The Freedom From Religion Foundation is siding in a U.S. Supreme Court amicus brief with the state of Maine in its refusal to use taxpayer money to fund religious education.
A year ago, the case of Carson v. Makin was decided in favor of Maine by the 1st U.S. Circuit Court of Appeals. That ruling has been appealed and now heads to the Supreme Court. FFRF is making its voice heard in a realm that is central to our nation’s secular constitutional set-up: public education.
The attempts of Maine Christians “to secure government funding to subsidize religious education are a direct assault on the right to religious liberty they claim to support,” the brief states in its summary. “The constitutional prohibition on states taxing citizens for the benefit of religion, directly or indirectly, guarantees religious liberty for all.”
FFRF’s brief makes two compelling arguments.

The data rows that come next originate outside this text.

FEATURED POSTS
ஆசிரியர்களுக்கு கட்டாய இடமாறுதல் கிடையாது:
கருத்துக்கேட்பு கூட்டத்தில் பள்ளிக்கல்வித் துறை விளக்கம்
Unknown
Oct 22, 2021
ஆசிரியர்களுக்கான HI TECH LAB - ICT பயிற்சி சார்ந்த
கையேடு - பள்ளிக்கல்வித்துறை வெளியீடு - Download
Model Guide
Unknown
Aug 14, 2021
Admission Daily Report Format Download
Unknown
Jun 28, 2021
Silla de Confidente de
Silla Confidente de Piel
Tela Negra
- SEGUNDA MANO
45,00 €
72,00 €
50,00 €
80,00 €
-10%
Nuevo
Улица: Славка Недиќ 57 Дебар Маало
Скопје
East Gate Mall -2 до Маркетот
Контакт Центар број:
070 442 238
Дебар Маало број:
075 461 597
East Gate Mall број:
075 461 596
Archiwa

First, the Founders adopted the First Amendment to ensure that taxpayers are not compelled to subsidize a religion that is not their own.
“The compulsory support of a religion that is not one’s own is anathema to American principles,” the brief states. “Religious liberty cannot exist when the government can force citizens to donate to a sect that promises them, for example, eternal damnation and torture for exercising that freedom of religion.”

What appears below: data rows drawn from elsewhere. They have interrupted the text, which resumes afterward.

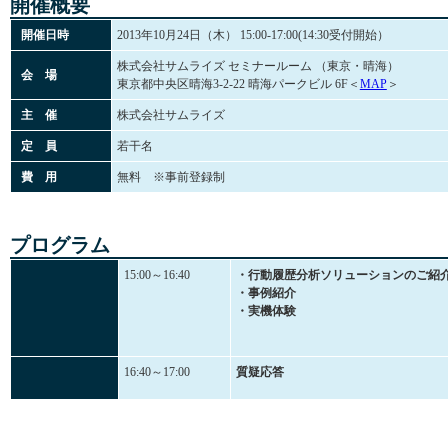
開催概要
開催日時
2013年10月24日（木） 15:00-17:00(14:30受付開始）
株式会社サムライズ セミナールーム （東京・晴海）
会 場
東京都中央区晴海3-2-22 晴海パークビル 6F＜
MAP
＞
主 催
株式会社サムライズ
定 員
若干名
費 用
無料 ※事前登録制
プログラム
15:00～16:40
・行動履歴分析ソリューションのご紹
・事例紹介
・実機体験
16:40～17:00
質疑応答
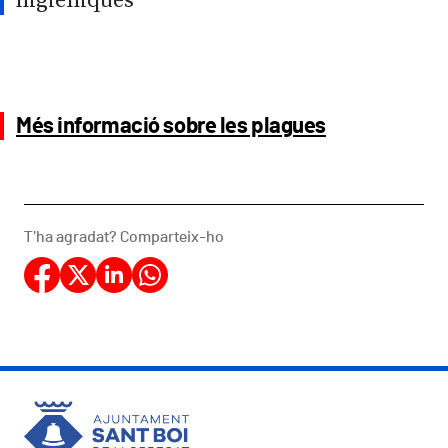
higièniques
Més informació sobre les plagues
T'ha agradat? Comparteix-ho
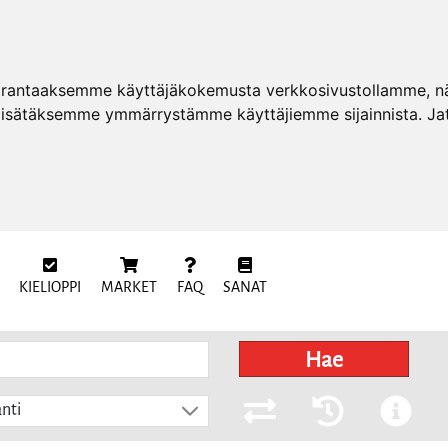
arantaaksemme käyttäjäkokemusta verkkosivustollamme, näy
 lisätäksemme ymmärrystämme käyttäjiemme sijainnista. Ja
KIELIOPPI
MARKET
FAQ
SANAT
Hae
nti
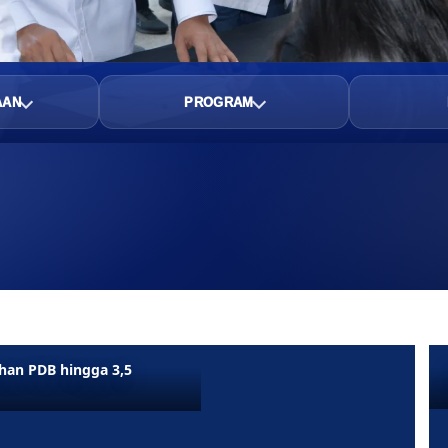
AAN
PROGRAM
an PDB hingga 3,5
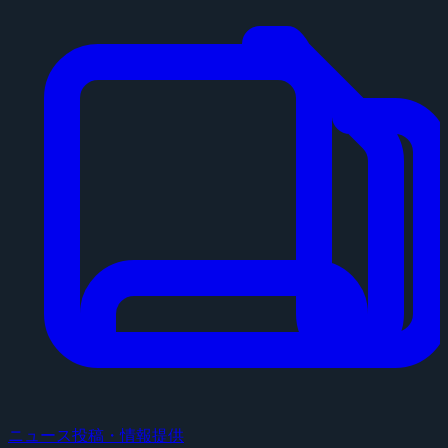
ニュース投稿・情報提供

And, second, the “no aid” principle avoids government entanglement with religious education and the government oversight that must necessarily be coupled with state funding.
“When public money flows to private schools, however indirect the route, regulation is necessary and sensible because the unregulated flow of funds to unaccountable organizations guarantees abuse,” says the brief. “Not surprisingly, the country’s longest-lived private voucher program is bloated with such abuse. In Milwaukee over a 10-year period, more than $139 million in taxpayer funds went to voucher schools that were kicked out of the program for failing to meet basic requirements.”

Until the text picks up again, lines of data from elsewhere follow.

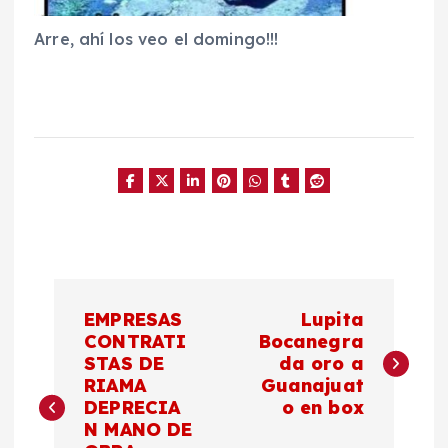
Arre, ahí los veo el domingo!!!
N
EMPRESAS
Lupita
a
CONTRATI
Bocanegra
STAS DE
da oro a
RIAMA
Guanajuat
v
DEPRECIA
o en box
N MANO DE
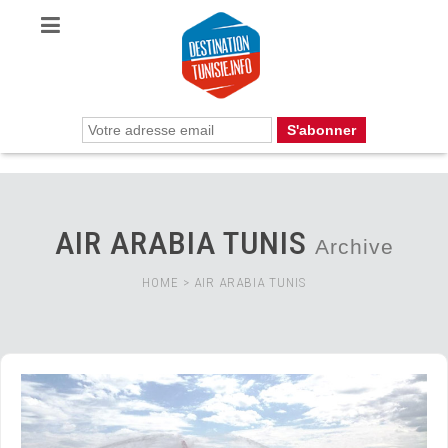
AIR ARABIA TUNIS
Archive
HOME
>
AIR ARABIA TUNIS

In its decision on Oct. 29, 2020, the 1st Circuit concluded that the “nonsectarian” requirement in the state’s tuition assistance program did not exclude religious schools based on their religious status, but rather protected the state’s interest in only supporting education that was itself nonreligious. Thus, schools are excluded from Maine’s program not based upon what they are or what they believe, but solely based on what they propose to do with the state’s money.
If the Supreme Court reverses the circuit court’s ruling, FFRF writes, “Minority religious and nonreligious citizens would be immediately coerced into subsidizing religious education with which they fundamentally disagree.”
“This court should not undo the Maine Legislature’s decision not to subsidize sectarian education,” concludes FFRF’s brief before the Supreme Court. “Neither the parents seeking public money, nor the religious schools, have a right to taxpayer funds, directly or indirectly. The state’s decision is the only path consistent with fundamental principles of religious liberty.”
FFRF Constitutional Attorney Sam Grover wrote the amicus brief, with FFRF Senior Counsel Patrick Elliott the counsel of record. The Center for Inquiry, a nonprofit educational organization dedicated to promoting and defending science, reason, humanist values, and freedom of inquiry, has joined in the brief.
The Freedom From Religion Foundation — a national educational nonprofit organization based in Madison, Wis. — is the largest association of freethinkers in the United States, representing more than 35,000 atheists, agnostics and other nonreligious Americans. It has 21 local and regional chapters across the country, including a Maine chapter. FFRF’s two primary purposes are to educate the public about nontheism and to defend the constitutional principle of separation between state and church.